Material shown »

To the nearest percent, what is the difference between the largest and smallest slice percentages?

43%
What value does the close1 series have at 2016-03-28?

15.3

--

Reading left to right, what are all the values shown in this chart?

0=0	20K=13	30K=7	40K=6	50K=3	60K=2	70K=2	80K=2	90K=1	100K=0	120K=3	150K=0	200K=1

...

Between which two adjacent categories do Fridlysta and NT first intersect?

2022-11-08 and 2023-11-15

Assignment » Copy the listing word for word, from the line containing "Between which two" to the line containing "2022-11-08 and 2023-11-15", including both of those lines.

Response box »
Between which two adjacent categories do Fridlysta and NT first intersect?

2022-11-08 and 2023-11-15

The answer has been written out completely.